According to the text about the films that shaped Stranger Things, what movie does the show owe perhaps its biggest debt to?

Begin TEXT EXCERPT

In fact, the golden age of 1970s paranoia films—Alan J. Pakula’s The Parallax View, John Schlesinger’s Marathon Man, William Richert’s Winter Kills—is a major touchstone for the Duffers.
“We fell in love with those in high school,” says Matt. “I love the aesthetic and the storytelling. A lot of it’s about the mood and this sense of dread that permeates every frame.”
The Duffers also drew on everything from spooky video games such as Silent Hill to anime titles Akira and Elfen Lied. (The latter’s story line has some eye-opening Stranger Things parallels.) One scene in the first season is a shot-by-shot remake of a scene in Witness, just because the brothers are huge fans of director Peter Weir. They discovered composers Kyle Dixon and Michael Stein, who wrote the show’s uncanny synth score, while watching director Adam Win-gard’s 2014 throwback thriller The Guest.
Incredibly, Stranger Things owes perhaps its biggest debt to director Denis Villeneuve’s Prisoners. Like Stranger Things, the 2013 film’s jumping-off point is a child kidnapping. “Prisoners, the pace and the tone of it, we thought could have lent itself well to an eight-hour story,” says Ross. “This was around the time we started to see ads for True Detective and television was becoming more and more cinematic. That led to this idea: What if you had a child who went missing? And obviously then we added our childhood sensibilities to it.”
“We married that with an inter-dimensional-monster idea we had,” adds Matt. “That started to get us excited, and then it went from there. But yeah, Stranger Things would 100 percent not exist without Prisoners.”
Nor, it seems, would it exist without a widespread longing for a type of storytelling that once ruled the movies but succumbed to franchise fetish and CGI spectacle. Whether it’s the fear films of the 1970s or the coming-of-age tales of the 1980s, there’s a reason the Duffer brothers reached back into the cinematic past for inspiration, and a reason they struck a cultural nerve almost instantly. For countless viewers, the strangest thing is that the Upside Down feels like home.

End TEXT EXCERPT
Begin DATASET RECORDS

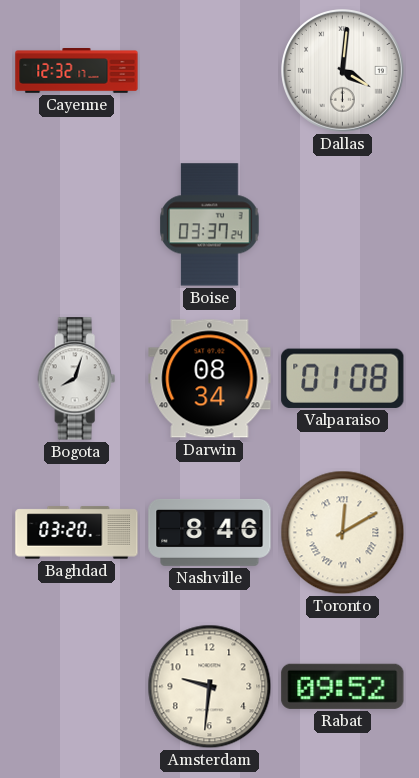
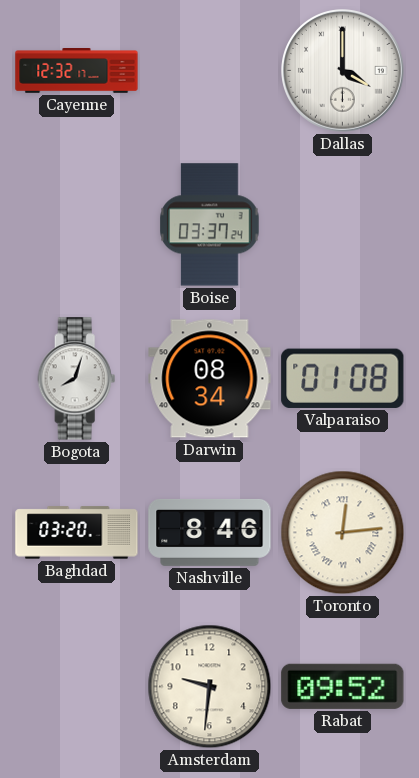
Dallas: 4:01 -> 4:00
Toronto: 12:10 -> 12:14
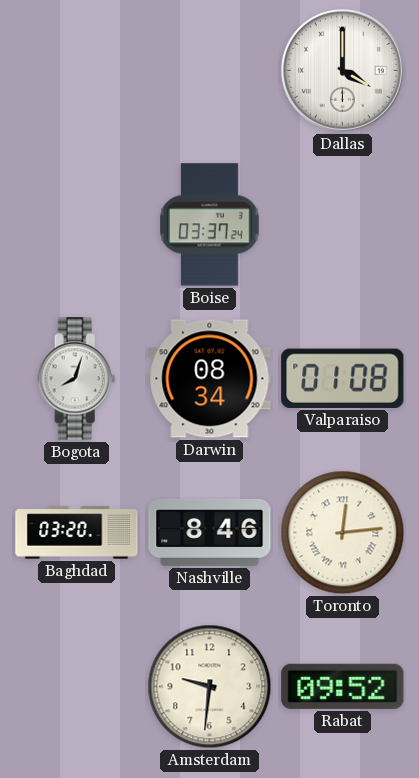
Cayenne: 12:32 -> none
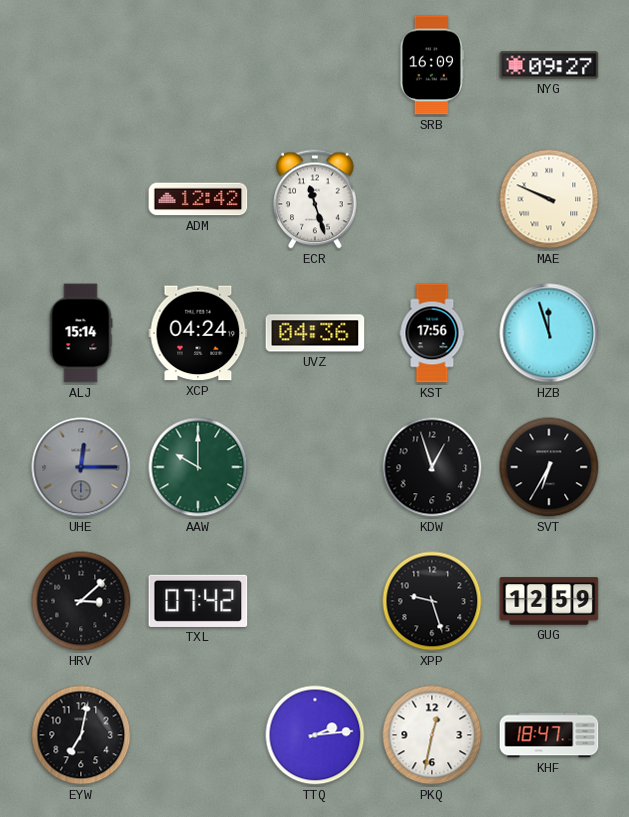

End DATASET RECORDS
Begin DATASET RECORDS

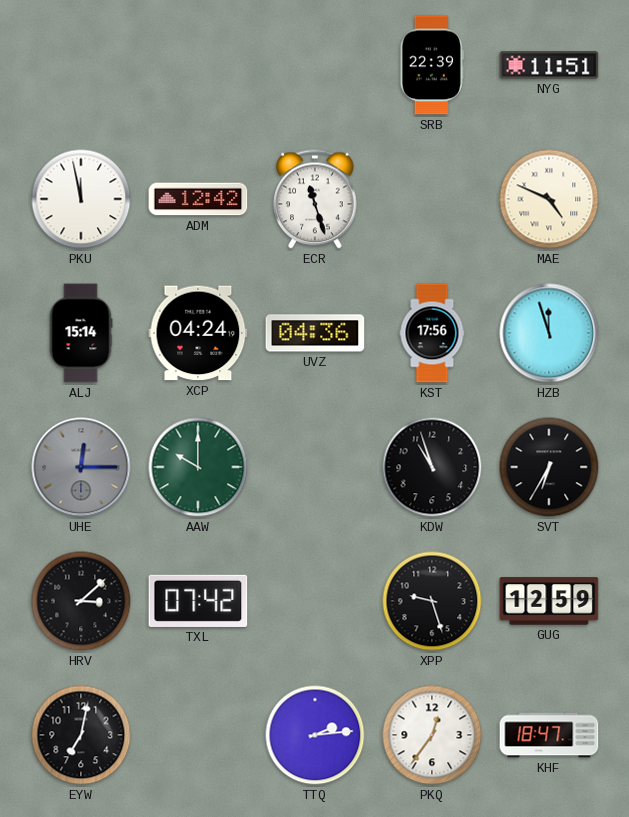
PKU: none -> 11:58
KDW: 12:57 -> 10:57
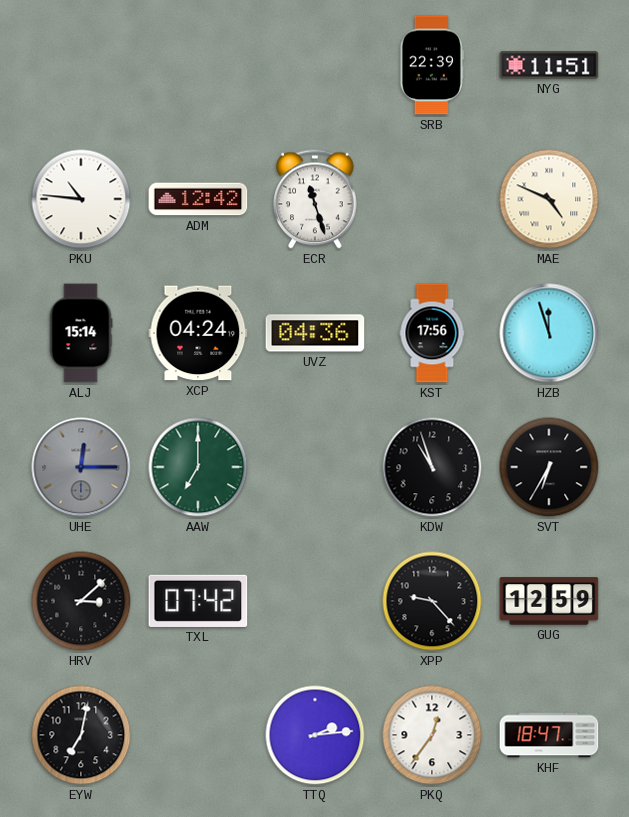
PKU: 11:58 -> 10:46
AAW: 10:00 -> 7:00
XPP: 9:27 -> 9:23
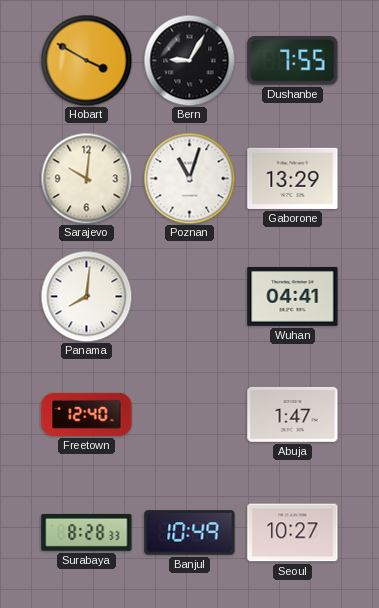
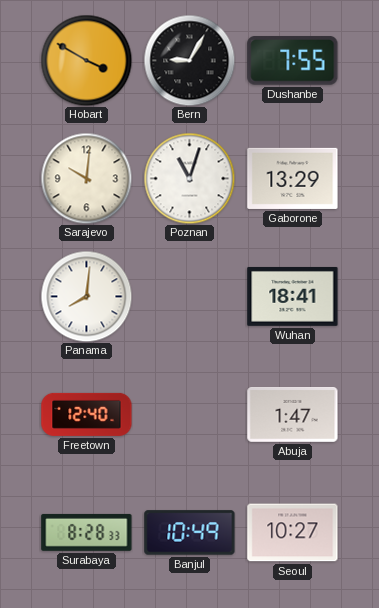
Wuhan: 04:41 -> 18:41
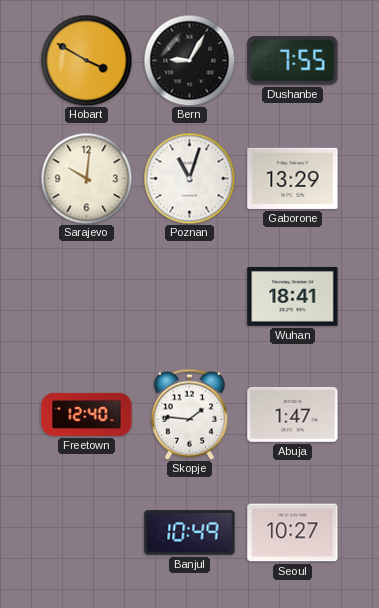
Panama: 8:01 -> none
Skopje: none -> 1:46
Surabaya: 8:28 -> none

End DATASET RECORDS
Begin DATASET RECORDS

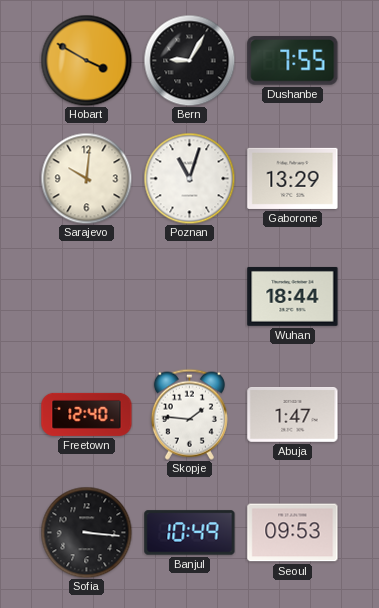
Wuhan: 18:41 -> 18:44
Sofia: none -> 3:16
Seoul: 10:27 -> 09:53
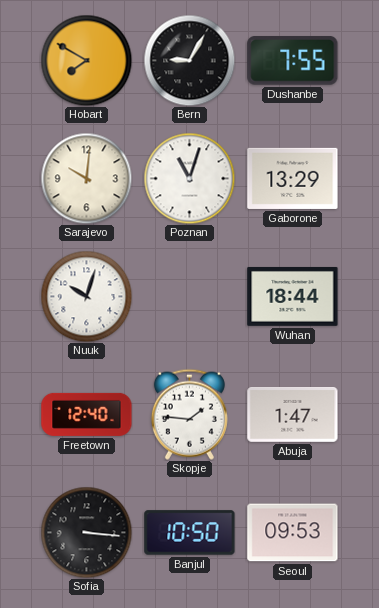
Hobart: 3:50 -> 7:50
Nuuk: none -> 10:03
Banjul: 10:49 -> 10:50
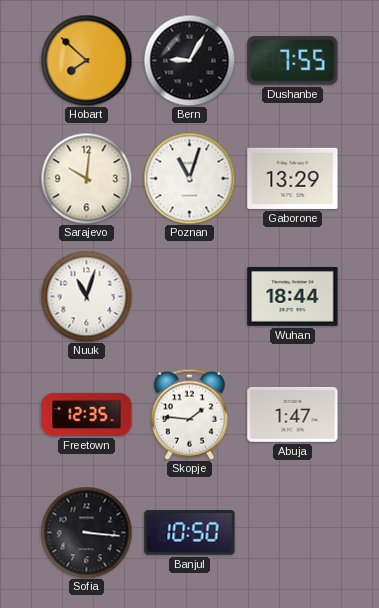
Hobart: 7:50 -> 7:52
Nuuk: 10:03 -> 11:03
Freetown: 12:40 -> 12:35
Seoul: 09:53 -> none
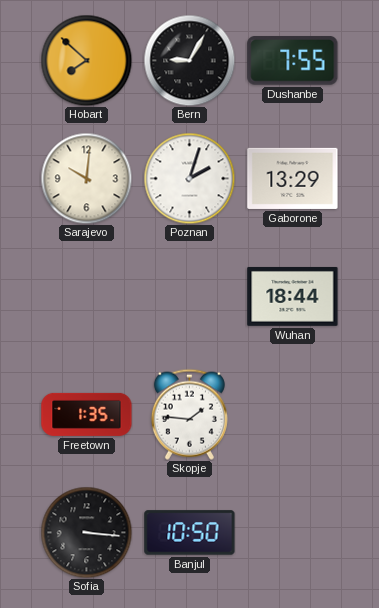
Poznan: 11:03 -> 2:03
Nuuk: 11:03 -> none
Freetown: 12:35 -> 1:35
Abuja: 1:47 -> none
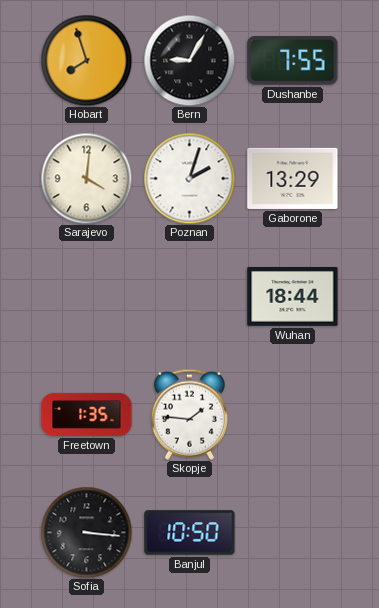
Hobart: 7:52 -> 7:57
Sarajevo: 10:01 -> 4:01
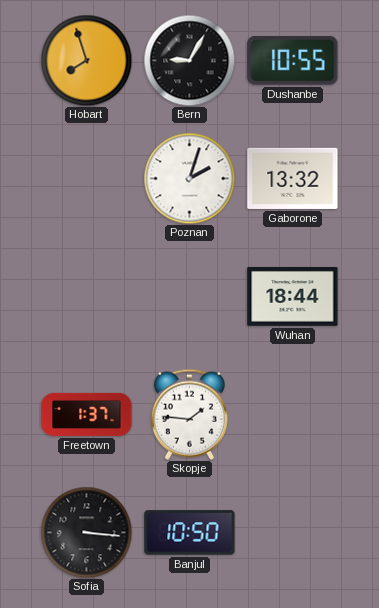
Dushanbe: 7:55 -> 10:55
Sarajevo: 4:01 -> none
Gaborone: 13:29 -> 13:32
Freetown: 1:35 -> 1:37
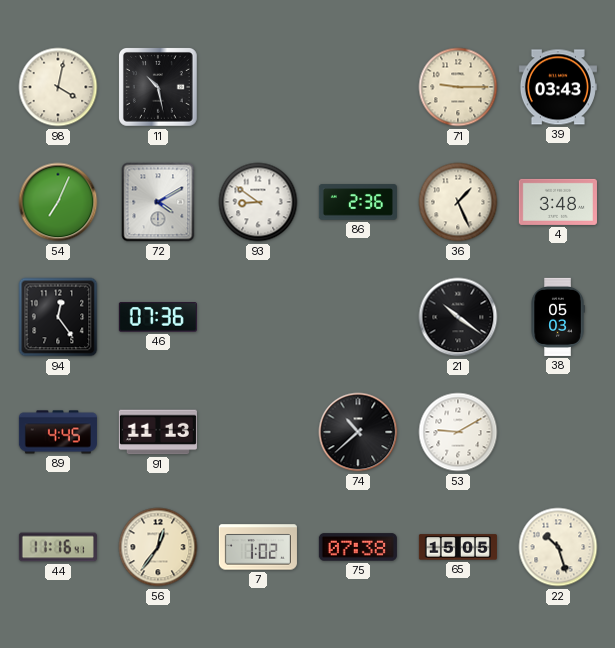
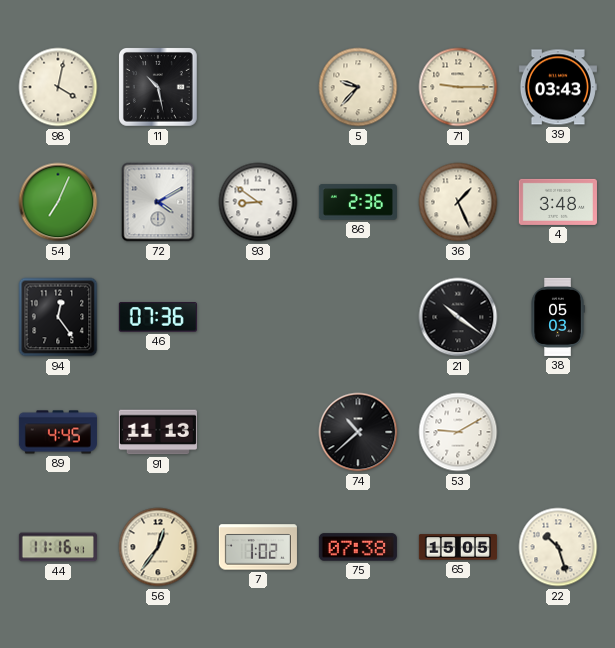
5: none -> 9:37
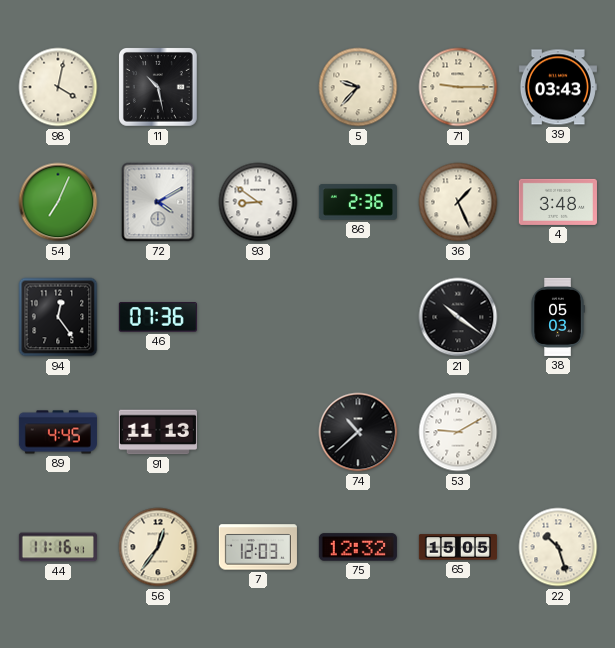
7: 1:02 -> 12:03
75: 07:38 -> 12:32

End DATASET RECORDS

> RESULT FOR THIS TASK:
Denis Villeneuve's 2013 film Prisoners.